American entrepreneur

Robert Michael Haft is an entrepreneur, primarily in health care, and became a household name in the Washington, D.C., Chicago, San Francisco, Houston, and Los Angeles markets for his Crown Books television commercial tagline, "Books cost too much, so I opened Crown Books. Now you'll never pay full price again."

== Education ==
Haft earned a B.S. in economics from the Wharton School of the University of Pennsylvania in 1974. He simultaneously earned an MBA from Harvard Business School as well as a master's degree from Harvard's School of Design.

==Dart Group==
Based on a thesis he wrote in business school, Haft founded Crown Books, a discount book chain and a subsidiary of the Dart Group, in 1977 after traveling around the country for five months learning about the book business. His father, Herbert Haft, funded the initiative. In 1979, he and his father founded a discount automotive chain called Trak Auto, which sold auto parts and accessories such as mufflers, batteries, pressure gauges, and seat cushions for 35% to 51% below suggested retail price. They also founded Cabot Morgan real estate company, Dart Financial, and purchased an interest in Shoppers Food Warehouse.

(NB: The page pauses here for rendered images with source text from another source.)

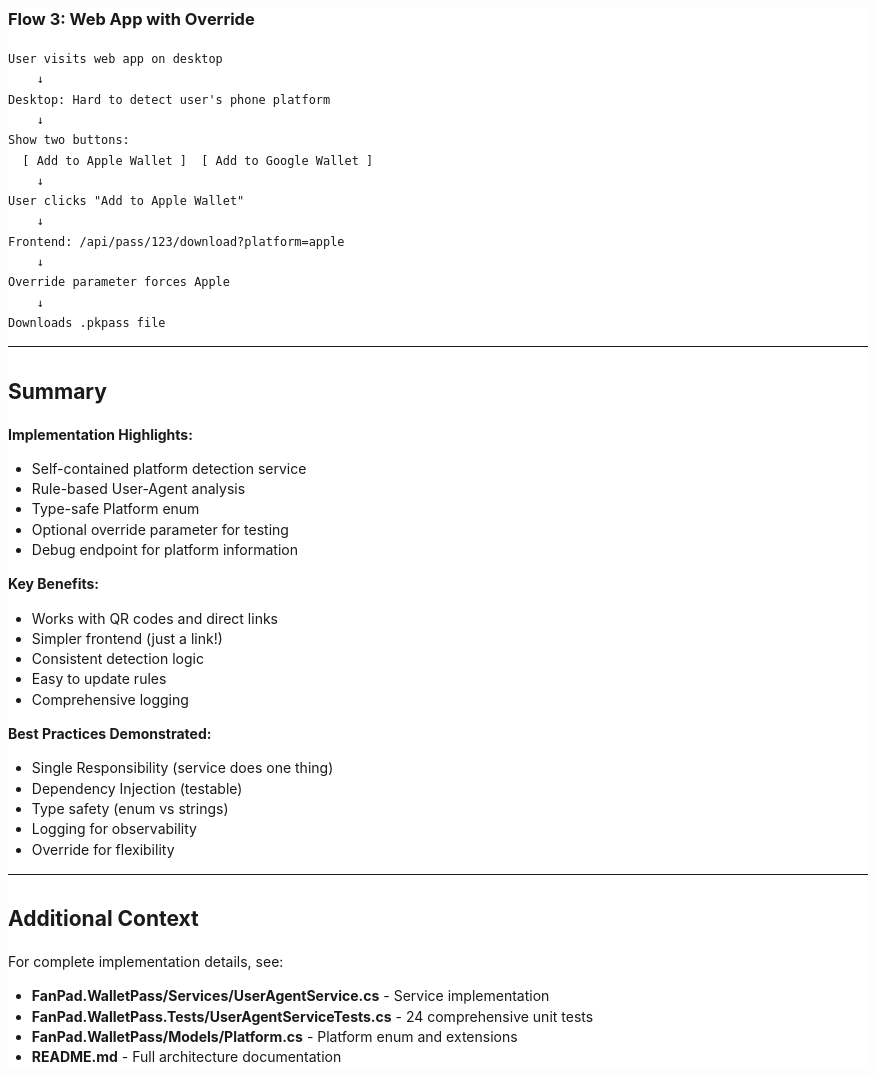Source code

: 
### Flow 3: Web App with Override

```
User visits web app on desktop
    ↓
Desktop: Hard to detect user's phone platform
    ↓
Show two buttons:
  [ Add to Apple Wallet ]  [ Add to Google Wallet ]
    ↓
User clicks "Add to Apple Wallet"
    ↓
Frontend: /api/pass/123/download?platform=apple
    ↓
Override parameter forces Apple
    ↓
Downloads .pkpass file
```


---

## Summary

**Implementation Highlights:**
- Self-contained platform detection service
- Rule-based User-Agent analysis
- Type-safe Platform enum
- Optional override parameter for testing
- Debug endpoint for platform information

**Key Benefits:**
- Works with QR codes and direct links
- Simpler frontend (just a link!)
- Consistent detection logic
- Easy to update rules
- Comprehensive logging

**Best Practices Demonstrated:**
- Single Responsibility (service does one thing)
- Dependency Injection (testable)
- Type safety (enum vs strings)
- Logging for observability
- Override for flexibility

---

## Additional Context

For complete implementation details, see:
- **FanPad.WalletPass/Services/UserAgentService.cs** - Service implementation
- **FanPad.WalletPass.Tests/UserAgentServiceTests.cs** - 24 comprehensive unit tests
- **FanPad.WalletPass/Models/Platform.cs** - Platform enum and extensions
- **README.md** - Full architecture documentation
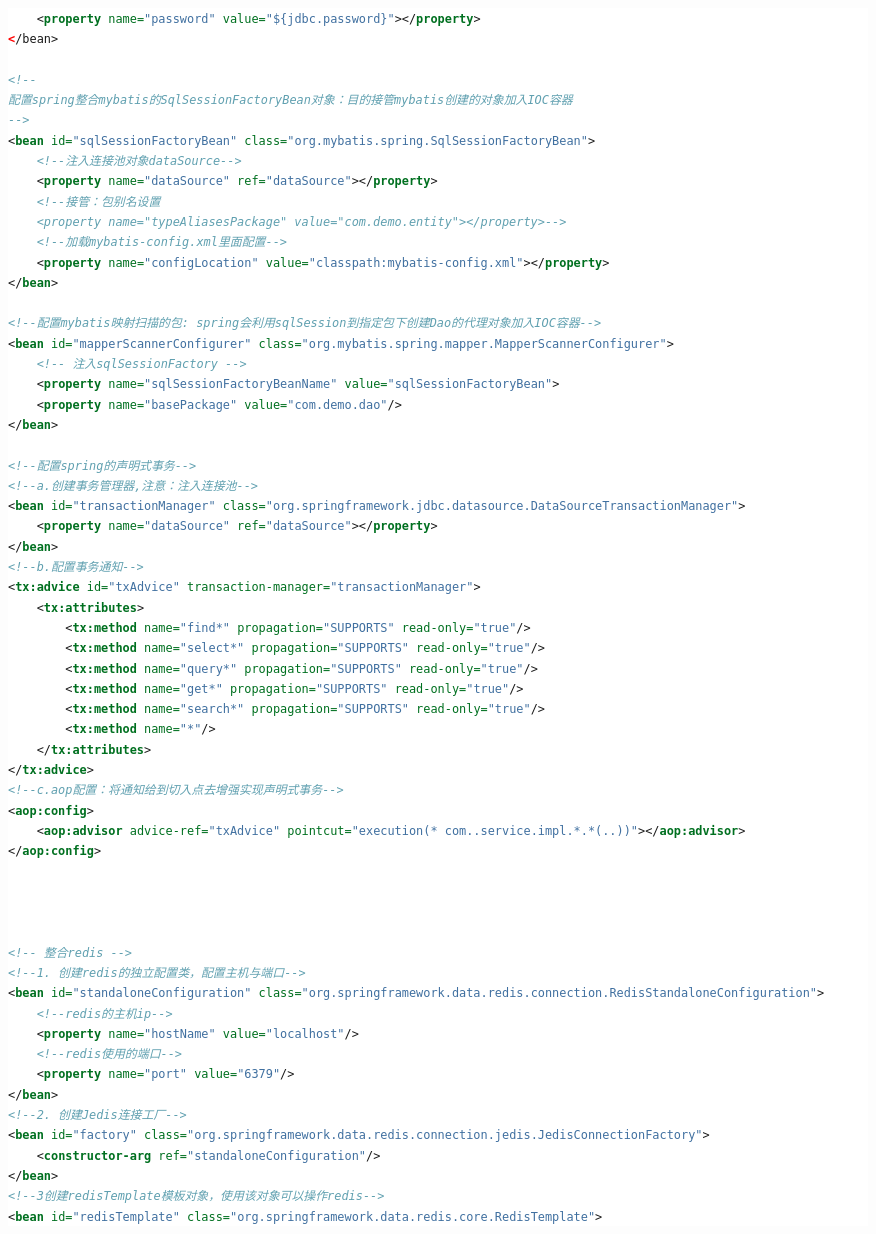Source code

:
 ```xml
    <property name="password" value="${jdbc.password}"></property>
</bean>

<!--
配置spring整合mybatis的SqlSessionFactoryBean对象：目的接管mybatis创建的对象加入IOC容器
-->
<bean id="sqlSessionFactoryBean" class="org.mybatis.spring.SqlSessionFactoryBean">
    <!--注入连接池对象dataSource-->
    <property name="dataSource" ref="dataSource"></property>
    <!--接管：包别名设置
    <property name="typeAliasesPackage" value="com.demo.entity"></property>-->
    <!--加载mybatis-config.xml里面配置-->
    <property name="configLocation" value="classpath:mybatis-config.xml"></property>
</bean>

<!--配置mybatis映射扫描的包: spring会利用sqlSession到指定包下创建Dao的代理对象加入IOC容器-->
<bean id="mapperScannerConfigurer" class="org.mybatis.spring.mapper.MapperScannerConfigurer">
    <!-- 注入sqlSessionFactory -->
    <property name="sqlSessionFactoryBeanName" value="sqlSessionFactoryBean">
    <property name="basePackage" value="com.demo.dao"/>
</bean>

<!--配置spring的声明式事务-->
<!--a.创建事务管理器,注意：注入连接池-->
<bean id="transactionManager" class="org.springframework.jdbc.datasource.DataSourceTransactionManager">
    <property name="dataSource" ref="dataSource"></property>
</bean>
<!--b.配置事务通知-->
<tx:advice id="txAdvice" transaction-manager="transactionManager">
    <tx:attributes>
        <tx:method name="find*" propagation="SUPPORTS" read-only="true"/>
        <tx:method name="select*" propagation="SUPPORTS" read-only="true"/>
        <tx:method name="query*" propagation="SUPPORTS" read-only="true"/>
        <tx:method name="get*" propagation="SUPPORTS" read-only="true"/>
        <tx:method name="search*" propagation="SUPPORTS" read-only="true"/>
        <tx:method name="*"/>
    </tx:attributes>
</tx:advice>
<!--c.aop配置：将通知给到切入点去增强实现声明式事务-->
<aop:config>
    <aop:advisor advice-ref="txAdvice" pointcut="execution(* com..service.impl.*.*(..))"></aop:advisor>
</aop:config>




<!-- 整合redis -->
<!--1. 创建redis的独立配置类，配置主机与端口-->
<bean id="standaloneConfiguration" class="org.springframework.data.redis.connection.RedisStandaloneConfiguration">
    <!--redis的主机ip-->
    <property name="hostName" value="localhost"/>
    <!--redis使用的端口-->
    <property name="port" value="6379"/>
</bean>
<!--2. 创建Jedis连接工厂-->
<bean id="factory" class="org.springframework.data.redis.connection.jedis.JedisConnectionFactory">
    <constructor-arg ref="standaloneConfiguration"/>
</bean>
<!--3创建redisTemplate模板对象，使用该对象可以操作redis-->
<bean id="redisTemplate" class="org.springframework.data.redis.core.RedisTemplate">
```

In 1982, he was appointed president and chief operating officer of its parent company, Dart Group, which made him "one of the youngest executives to head a major national company" at 29 years old. Crown Books enjoyed booming success in the early 1980s and 1990s. Haft expanded the chain rapidly and envisioned expanding the name to other lines, including Crown Software and Crown Music, some of which never saw actualization.

==Other businesses==
In the heat of a bitter divorce in 1993, Robert's father - then Chairman of the Dart Group, which owned a controlling share of Crown Books and Trak Auto - fired the board of directors of Dart Group, Crown Books, Trak Auto, and Robert Haft as the book chain and automotive chains president. This sparked a family feud that spawned suits and countersuits, with both sons Robert and Ronald Haft ultimately fighting for control of the family business. Robert countersued and won all claims, after which Dart Group and Crown Books were ordered to pay him about $34 million in compensation. After he left, both previously successful chains fell into Chapter 11 bankruptcy.

With a portion of the money from the sale of his interest in Dart Group, and proceeds from a 1994 wrongful-termination lawsuit, Haft purchased Phar-Mor discount drug chain in 1995, founded and grew Vitamins.com, which had internet, retail, and catalog operations, and has led National Diabetic Pharmacies and other health care businesses. In 1997, he founded Morgan Noble Healthcare Partners, a private company that invests in healthcare services and healthcare technology, which has invested in companies like Privia Healthcare, Captify Health, and Carestream Health.

In 2005, he founded MainStreet Lender, which provides lending services for small business borrowers.

==Personal life==
He is married to Mary Haft.

In 2007, he donated $2 million to the Wharton School of the University of Pennsylvania to establish the Robert Haft Entrepreneur-in-Residence Endowment Fund.

He is additionally on the board of directors for Canadian book company Indigo.